Our ECC system also has the capability to transfer calls to external locations, so employees calling our ECC who actually have a payroll question, for example, can be re-routed back to you without the caller having to place an additional call. This is also available when the caller needs to speak directly to an insurance company representative or other provider. Depending on the nature of the call, we can remain with the employee on the line to ensure their issue was handled appropriately.
HR Consulting Services
In addition to our insurance company marketing expertise, we also have access to the area’s best qualified PEO companies. We provide objective, comprehensive, analysis of PEO proposals on behalf of our clients. This enables us to fully vet the cost structure of each proposal and help our clients evaluate the merits of each alternative compared to non-PEO structures. In addition, our expertise allows us to negotiate the best pricing, terms, and conditions on behalf of our clients.
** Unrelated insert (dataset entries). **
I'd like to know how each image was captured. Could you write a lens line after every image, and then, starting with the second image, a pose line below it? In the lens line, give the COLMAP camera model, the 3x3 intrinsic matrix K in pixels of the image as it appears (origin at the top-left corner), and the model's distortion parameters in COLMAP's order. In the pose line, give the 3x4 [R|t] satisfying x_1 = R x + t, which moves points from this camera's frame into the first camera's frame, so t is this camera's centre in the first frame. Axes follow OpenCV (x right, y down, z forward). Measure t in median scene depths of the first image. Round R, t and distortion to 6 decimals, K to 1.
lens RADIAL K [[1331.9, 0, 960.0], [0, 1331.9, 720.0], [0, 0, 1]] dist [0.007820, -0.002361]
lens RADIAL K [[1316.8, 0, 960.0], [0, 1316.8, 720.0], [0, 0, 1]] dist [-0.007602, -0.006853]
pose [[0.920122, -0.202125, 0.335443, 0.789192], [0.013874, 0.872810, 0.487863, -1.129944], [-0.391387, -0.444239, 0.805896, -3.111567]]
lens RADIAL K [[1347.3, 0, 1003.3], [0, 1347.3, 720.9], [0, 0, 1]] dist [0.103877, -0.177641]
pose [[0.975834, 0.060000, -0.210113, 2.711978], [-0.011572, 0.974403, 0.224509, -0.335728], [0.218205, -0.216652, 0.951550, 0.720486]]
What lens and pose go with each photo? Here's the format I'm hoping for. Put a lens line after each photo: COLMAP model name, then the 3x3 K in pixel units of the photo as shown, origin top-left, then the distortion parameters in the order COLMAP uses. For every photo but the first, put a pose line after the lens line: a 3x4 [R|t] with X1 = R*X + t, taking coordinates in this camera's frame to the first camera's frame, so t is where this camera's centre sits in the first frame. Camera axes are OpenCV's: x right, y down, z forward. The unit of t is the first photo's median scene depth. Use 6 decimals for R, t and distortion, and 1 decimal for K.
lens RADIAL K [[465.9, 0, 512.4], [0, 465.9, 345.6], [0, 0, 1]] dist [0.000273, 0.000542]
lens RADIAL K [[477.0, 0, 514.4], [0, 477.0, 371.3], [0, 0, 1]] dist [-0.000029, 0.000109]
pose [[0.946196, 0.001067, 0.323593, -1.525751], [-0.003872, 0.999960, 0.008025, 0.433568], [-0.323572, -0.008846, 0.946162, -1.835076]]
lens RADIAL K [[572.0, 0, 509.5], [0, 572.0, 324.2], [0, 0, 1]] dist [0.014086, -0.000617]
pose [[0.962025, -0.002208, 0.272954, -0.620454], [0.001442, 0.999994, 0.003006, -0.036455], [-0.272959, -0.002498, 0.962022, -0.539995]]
We encourage you to avail yourselves of our on-staff Senior Professional in Human Resources (SPHR), who is available to review employment policies such as:
- Sample HR Files
- Forms and Documents
- Performance Evaluations
- Legally Required/Suggested Policies
- HR Handbook
- Management Guides/Resources
We will assist you by reviewing your current recruiting practices, including advertising, benefits communication to potential candidates, application and application process and tracking as well as sample behavior-based interview questions.
To help keep your organization on the cutting edge, CCF&N is prepared to assist you by conducting a full (or partial) HR assessment of all of your HR practices to provide an additional measure of security to ensure compliance as well as feedback to assist in improving department efficiency. Process includes:
- Review of printed materials
- Review of processes
- Review of documentation practices
- Review of file standards
We will arrange professional compliance training courses to provide best practice guidance on mitigating your employment risk and educating your management. In addition to its value in your organization, a good faith effort to adopt anti-discrimination and anti-sexual harassment policies can defend your firm in a courtroom. Offering education and training on these programs is an affirmative defense against punitive damages in a compliance-related lawsuit. Suggested courses include:
- Sexual Harassment
- FMLA and ADA
- Legal Hiring Practices
- Managing Performance and Performance Appraisals
Benefit Record Systems
We will review your current Benefit Record System to ensure HIPAA compliance as well as to provide feedback to improve the efficiency of the current system. In addition, we will assist you in evaluating alternative Benefit Record Systems.